» Assignment:
Rewrite the records from the line containing "Registration of application after WEB" through the end, swapping "suitcase" for "travel bag" and keeping everything else the same. Omit the pictures.

__________

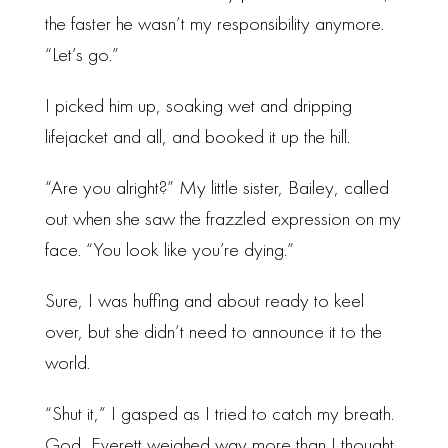
the faster he wasn’t my responsibility anymore.
“Let’s go.”
I picked him up, soaking wet and dripping
lifejacket and all, and booked it up the hill.
“Are you alright?” My little sister, Bailey, called
out when she saw the frazzled expression on my
face. “You look like you’re dying.”
Sure, I was huffing and about ready to keel
over, but she didn’t need to announce it to the
world.
“Shut it,” I gasped as I tried to catch my breath.
God, Everett weighed way more than I thought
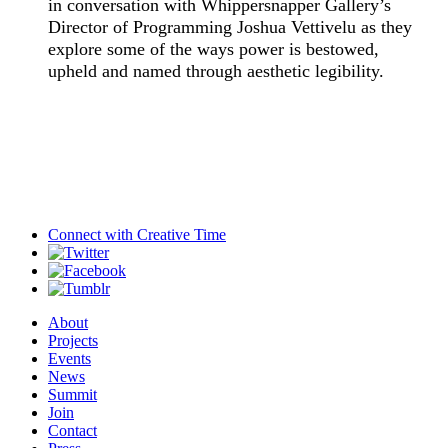
in conversation with Whippersnapper Gallery’s
Director of Programming Joshua Vettivelu as they
explore some of the ways power is bestowed,
upheld and named through aesthetic legibility.
Connect with
Creative Time
About
Projects
Events
News
Summit
Join
Contact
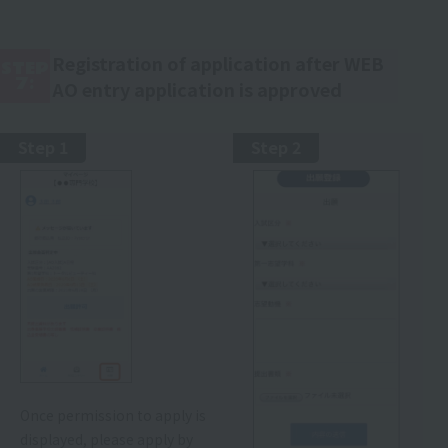
Registration of application after WEB
STEP
7:
AO entry application is approved
Step 1
Step 2
Once permission to apply is
displayed, please apply by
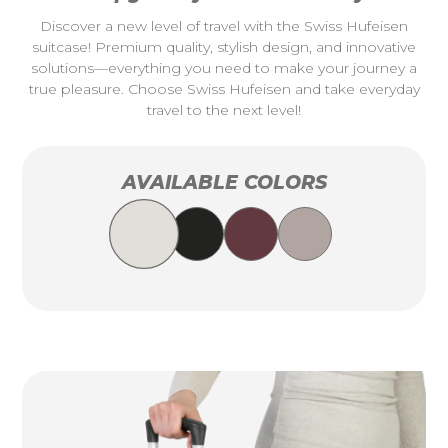
Discover a new level of travel with the Swiss Hufeisen
suitcase! Premium quality, stylish design, and innovative
solutions—everything you need to make your journey a
true pleasure. Choose Swiss Hufeisen and take everyday
travel to the next level!
AVAILABLE COLORS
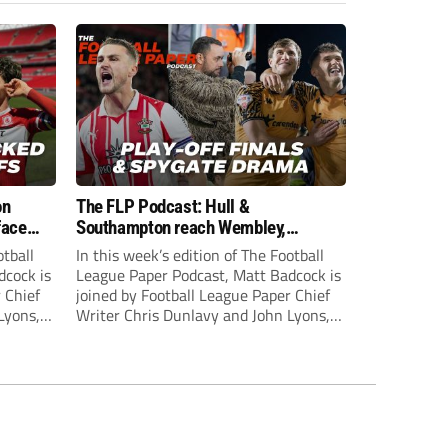
on
The FLP Podcast: Hull &
face
Southampton reach Wembley,
ls
‘Spygate’ row + League One & Two
otball
In this week’s edition of The Football
play-off action
dcock is
League Paper Podcast, Matt Badcock is
 Chief
joined by Football League Paper Chief
Lyons,
Writer Chris Dunlavy and John Lyons,
 talk
Football League Paper Editor, to talk
L.
through all the latest in the EFL.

__________

» Exercise answer:
Registration of application after WEB
STEP
7:
AO entry application is approved
Step 1
Step 2
Once permission to apply is
displayed, please apply by
Discover a new level of travel with the Swiss Hufeisen
travel bag! Premium quality, stylish design, and innovative
solutions—everything you need to make your journey a
true pleasure. Choose Swiss Hufeisen and take everyday
travel to the next level!
AVAILABLE COLORS
on
The FLP Podcast: Hull &
face
Southampton reach Wembley,
ls
‘Spygate’ row + League One & Two
otball
In this week’s edition of The Football
play-off action
dcock is
League Paper Podcast, Matt Badcock is
 Chief
joined by Football League Paper Chief
Lyons,
Writer Chris Dunlavy and John Lyons,
 talk
Football League Paper Editor, to talk
L.
through all the latest in the EFL.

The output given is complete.